In order to address these goals over the next three years, expenditures will be focused primarily in three areas: 1) Outfitting of a dedicated laboratory for 40Ar/39Ar sample preparation. The anticipated benefits to Archaeometry are in the area of clean and efficient processing of volume-limited or otherwise difficult samples in a controlled environment with minimal possibility of sample contamination, 2) Construction of a CO2 scanning laser system for better heating control for sample degassing, with the anticipated benefit of improved age resolution and greater accuracy in dating young, small, or low-K samples by enhancing sensitivity and uniformity in the heating process, and 3) NSF funding will also help BGC conduct routine maintenance and the purchase of consumables.

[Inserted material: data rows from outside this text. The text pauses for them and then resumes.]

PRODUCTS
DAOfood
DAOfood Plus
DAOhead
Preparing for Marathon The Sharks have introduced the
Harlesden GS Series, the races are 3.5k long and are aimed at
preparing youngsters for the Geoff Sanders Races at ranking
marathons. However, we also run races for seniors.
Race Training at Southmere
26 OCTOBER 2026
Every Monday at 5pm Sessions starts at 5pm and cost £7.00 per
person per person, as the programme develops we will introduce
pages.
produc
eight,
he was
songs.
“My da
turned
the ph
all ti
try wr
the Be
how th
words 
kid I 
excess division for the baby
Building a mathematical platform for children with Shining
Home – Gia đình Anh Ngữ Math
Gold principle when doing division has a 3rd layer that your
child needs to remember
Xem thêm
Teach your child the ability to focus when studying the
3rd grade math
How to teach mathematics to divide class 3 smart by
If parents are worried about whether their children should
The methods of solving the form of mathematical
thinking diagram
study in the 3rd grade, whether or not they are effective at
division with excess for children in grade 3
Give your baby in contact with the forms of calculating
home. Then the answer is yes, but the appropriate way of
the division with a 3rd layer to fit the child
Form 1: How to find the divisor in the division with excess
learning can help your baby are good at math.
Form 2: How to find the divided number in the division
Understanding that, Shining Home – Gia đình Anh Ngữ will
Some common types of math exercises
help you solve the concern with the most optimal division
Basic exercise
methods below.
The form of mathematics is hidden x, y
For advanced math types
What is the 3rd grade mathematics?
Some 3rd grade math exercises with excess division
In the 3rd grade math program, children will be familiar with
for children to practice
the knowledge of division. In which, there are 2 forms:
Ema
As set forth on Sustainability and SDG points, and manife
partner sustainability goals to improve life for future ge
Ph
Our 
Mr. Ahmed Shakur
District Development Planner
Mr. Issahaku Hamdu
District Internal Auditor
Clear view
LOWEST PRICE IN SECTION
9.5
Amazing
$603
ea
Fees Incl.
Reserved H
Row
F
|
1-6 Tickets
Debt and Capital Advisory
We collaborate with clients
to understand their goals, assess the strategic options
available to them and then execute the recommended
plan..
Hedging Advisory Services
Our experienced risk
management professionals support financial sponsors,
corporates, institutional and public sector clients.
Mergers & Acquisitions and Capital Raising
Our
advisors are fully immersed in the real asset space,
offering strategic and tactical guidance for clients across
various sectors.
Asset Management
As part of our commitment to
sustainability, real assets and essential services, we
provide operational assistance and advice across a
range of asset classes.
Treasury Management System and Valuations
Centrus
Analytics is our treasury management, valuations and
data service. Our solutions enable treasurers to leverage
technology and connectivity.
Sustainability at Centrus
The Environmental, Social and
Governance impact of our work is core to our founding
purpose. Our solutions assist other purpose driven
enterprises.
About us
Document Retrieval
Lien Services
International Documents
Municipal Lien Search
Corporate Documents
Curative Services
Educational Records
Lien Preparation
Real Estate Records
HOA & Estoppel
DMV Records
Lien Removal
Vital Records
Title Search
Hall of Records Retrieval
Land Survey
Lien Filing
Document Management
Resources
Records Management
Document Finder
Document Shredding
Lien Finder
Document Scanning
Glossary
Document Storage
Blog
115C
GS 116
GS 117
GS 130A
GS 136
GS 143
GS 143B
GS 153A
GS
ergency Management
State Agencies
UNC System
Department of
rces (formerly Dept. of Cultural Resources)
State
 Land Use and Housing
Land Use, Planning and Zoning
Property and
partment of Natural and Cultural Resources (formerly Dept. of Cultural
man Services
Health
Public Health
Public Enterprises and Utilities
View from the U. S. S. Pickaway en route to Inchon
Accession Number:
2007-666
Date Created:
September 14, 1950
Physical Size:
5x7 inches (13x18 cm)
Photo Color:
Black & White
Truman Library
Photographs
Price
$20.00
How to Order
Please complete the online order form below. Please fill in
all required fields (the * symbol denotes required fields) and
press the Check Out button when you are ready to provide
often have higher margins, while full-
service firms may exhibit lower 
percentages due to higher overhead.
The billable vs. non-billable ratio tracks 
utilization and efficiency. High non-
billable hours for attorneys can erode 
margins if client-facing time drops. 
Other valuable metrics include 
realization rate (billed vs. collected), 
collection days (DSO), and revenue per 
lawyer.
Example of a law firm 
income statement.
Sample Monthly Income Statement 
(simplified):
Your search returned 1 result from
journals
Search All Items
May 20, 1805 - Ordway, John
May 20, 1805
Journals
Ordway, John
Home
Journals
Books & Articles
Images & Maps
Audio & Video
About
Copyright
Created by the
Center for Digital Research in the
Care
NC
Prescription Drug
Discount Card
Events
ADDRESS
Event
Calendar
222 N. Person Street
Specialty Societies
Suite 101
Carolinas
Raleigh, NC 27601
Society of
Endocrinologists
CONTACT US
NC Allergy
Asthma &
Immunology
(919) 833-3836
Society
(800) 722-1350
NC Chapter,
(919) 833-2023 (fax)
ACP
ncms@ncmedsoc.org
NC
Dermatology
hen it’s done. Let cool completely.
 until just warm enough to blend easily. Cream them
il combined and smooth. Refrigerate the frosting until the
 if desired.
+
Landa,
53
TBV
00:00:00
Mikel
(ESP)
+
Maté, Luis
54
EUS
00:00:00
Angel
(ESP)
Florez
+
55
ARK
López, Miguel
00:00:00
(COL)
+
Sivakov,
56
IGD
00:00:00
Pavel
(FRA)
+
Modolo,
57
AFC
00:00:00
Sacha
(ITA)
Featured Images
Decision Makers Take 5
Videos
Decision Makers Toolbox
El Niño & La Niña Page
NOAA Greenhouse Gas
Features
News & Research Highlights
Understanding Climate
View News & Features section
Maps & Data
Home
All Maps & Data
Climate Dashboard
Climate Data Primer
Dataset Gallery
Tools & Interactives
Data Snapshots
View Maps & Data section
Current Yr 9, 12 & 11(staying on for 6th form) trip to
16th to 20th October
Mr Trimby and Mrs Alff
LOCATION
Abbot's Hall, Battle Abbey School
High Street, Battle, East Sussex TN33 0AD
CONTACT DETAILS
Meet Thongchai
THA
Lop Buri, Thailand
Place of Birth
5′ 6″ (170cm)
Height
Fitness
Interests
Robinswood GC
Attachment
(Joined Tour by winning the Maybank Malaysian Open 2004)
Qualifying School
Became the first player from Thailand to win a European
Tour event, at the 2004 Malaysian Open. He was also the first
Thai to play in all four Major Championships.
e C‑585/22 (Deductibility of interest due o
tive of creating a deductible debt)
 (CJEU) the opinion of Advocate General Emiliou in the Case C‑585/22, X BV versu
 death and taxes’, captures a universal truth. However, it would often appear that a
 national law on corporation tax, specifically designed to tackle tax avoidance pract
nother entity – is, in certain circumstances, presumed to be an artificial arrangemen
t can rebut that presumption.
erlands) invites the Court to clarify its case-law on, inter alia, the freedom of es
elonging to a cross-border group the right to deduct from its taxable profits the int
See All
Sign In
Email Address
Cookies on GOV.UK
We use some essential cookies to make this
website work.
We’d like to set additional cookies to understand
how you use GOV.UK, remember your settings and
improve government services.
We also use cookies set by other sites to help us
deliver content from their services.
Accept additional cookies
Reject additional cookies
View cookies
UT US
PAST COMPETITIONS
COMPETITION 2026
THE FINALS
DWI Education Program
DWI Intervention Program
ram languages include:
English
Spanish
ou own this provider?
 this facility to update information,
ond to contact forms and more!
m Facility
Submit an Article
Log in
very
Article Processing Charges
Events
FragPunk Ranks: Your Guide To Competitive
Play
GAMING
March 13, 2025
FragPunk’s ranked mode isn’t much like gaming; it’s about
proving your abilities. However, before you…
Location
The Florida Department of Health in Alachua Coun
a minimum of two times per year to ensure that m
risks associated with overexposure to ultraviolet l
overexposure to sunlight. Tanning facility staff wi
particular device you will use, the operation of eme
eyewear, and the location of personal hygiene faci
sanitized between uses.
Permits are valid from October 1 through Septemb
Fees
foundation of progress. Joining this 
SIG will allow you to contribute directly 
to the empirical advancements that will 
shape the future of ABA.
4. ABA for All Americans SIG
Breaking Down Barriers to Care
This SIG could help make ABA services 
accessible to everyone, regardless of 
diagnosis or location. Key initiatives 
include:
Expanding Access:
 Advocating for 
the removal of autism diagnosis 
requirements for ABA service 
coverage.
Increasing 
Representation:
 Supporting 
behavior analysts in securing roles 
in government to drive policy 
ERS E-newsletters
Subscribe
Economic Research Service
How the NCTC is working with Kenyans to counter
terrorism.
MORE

Broader impacts of this study are anticipated in three areas: (1) Interdisciplinary stimulus. The research studies enabled by this grant are intrinsically interdisciplinary and foster improved interaction between geological, archaeological, and paleoanthropological scientists; (2) Public outreach. The archaeometric age data produced by BGC are frequently published in high-profile journals that are covered by lay news media, hence receiving broad public dissemination in newspapers, magazines, radio, television, and increasingly, the web; (3) Training early career scientists. Graduate students and postdoctoral fellows, many of whom will continue archaeometric research in the future, will receive direct training in the use of the dating facilities, poised to represent the next generation of 40Ar/39Ar geochronologists. Many other graduate students and postdoctoral fellows will receive archaeometric data in direct support of their field studies.